TASK DIRECTIONS
All records below are to be duplicated exactly, with every picture excluded.

Image and design file data:
== Segment start ==
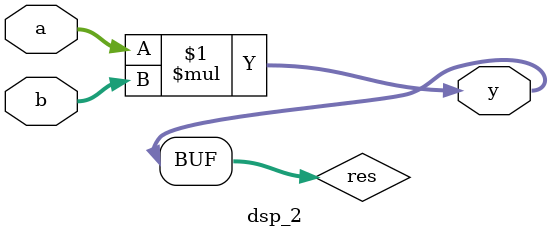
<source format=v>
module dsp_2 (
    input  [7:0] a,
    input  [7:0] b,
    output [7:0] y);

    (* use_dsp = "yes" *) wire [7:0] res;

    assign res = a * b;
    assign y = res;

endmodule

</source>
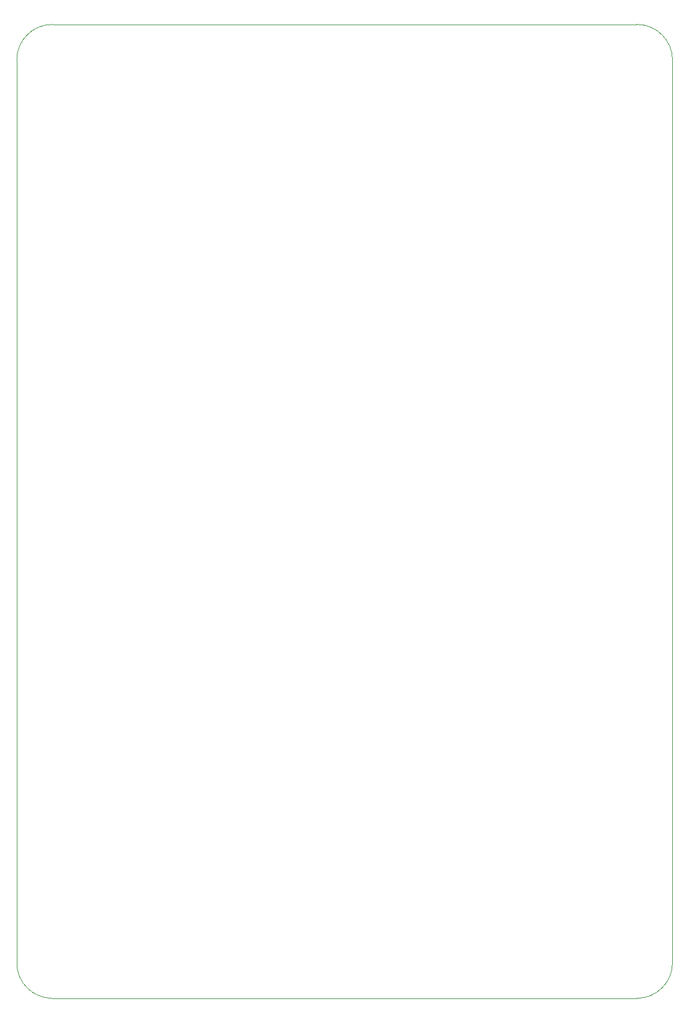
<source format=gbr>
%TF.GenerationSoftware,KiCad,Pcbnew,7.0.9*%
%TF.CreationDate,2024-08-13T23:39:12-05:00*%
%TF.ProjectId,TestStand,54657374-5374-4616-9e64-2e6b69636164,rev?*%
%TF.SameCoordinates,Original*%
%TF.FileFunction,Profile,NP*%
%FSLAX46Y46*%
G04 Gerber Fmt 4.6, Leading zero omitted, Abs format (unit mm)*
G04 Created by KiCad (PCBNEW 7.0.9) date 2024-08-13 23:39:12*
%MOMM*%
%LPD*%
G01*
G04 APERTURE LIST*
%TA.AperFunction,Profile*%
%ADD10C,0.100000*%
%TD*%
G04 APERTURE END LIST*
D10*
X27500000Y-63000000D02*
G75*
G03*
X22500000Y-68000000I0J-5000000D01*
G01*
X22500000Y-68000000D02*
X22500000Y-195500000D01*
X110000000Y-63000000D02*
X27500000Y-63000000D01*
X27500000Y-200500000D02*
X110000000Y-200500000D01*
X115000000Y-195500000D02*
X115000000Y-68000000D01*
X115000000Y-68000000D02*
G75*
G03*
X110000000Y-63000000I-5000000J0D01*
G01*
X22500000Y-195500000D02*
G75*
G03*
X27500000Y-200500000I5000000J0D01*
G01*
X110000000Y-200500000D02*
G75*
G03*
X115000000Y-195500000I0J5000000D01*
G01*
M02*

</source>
== Segment end ==
EXERCISE ANSWER
<source format=v>
module dsp_2 (
    input  [7:0] a,
    input  [7:0] b,
    output [7:0] y);

    (* use_dsp = "yes" *) wire [7:0] res;

    assign res = a * b;
    assign y = res;

endmodule

</source>
<source format=gbr>
%TF.GenerationSoftware,KiCad,Pcbnew,7.0.9*%
%TF.CreationDate,2024-08-13T23:39:12-05:00*%
%TF.ProjectId,TestStand,54657374-5374-4616-9e64-2e6b69636164,rev?*%
%TF.SameCoordinates,Original*%
%TF.FileFunction,Profile,NP*%
%FSLAX46Y46*%
G04 Gerber Fmt 4.6, Leading zero omitted, Abs format (unit mm)*
G04 Created by KiCad (PCBNEW 7.0.9) date 2024-08-13 23:39:12*
%MOMM*%
%LPD*%
G01*
G04 APERTURE LIST*
%TA.AperFunction,Profile*%
%ADD10C,0.100000*%
%TD*%
G04 APERTURE END LIST*
D10*
X27500000Y-63000000D02*
G75*
G03*
X22500000Y-68000000I0J-5000000D01*
G01*
X22500000Y-68000000D02*
X22500000Y-195500000D01*
X110000000Y-63000000D02*
X27500000Y-63000000D01*
X27500000Y-200500000D02*
X110000000Y-200500000D01*
X115000000Y-195500000D02*
X115000000Y-68000000D01*
X115000000Y-68000000D02*
G75*
G03*
X110000000Y-63000000I-5000000J0D01*
G01*
X22500000Y-195500000D02*
G75*
G03*
X27500000Y-200500000I5000000J0D01*
G01*
X110000000Y-200500000D02*
G75*
G03*
X115000000Y-195500000I0J5000000D01*
G01*
M02*

</source>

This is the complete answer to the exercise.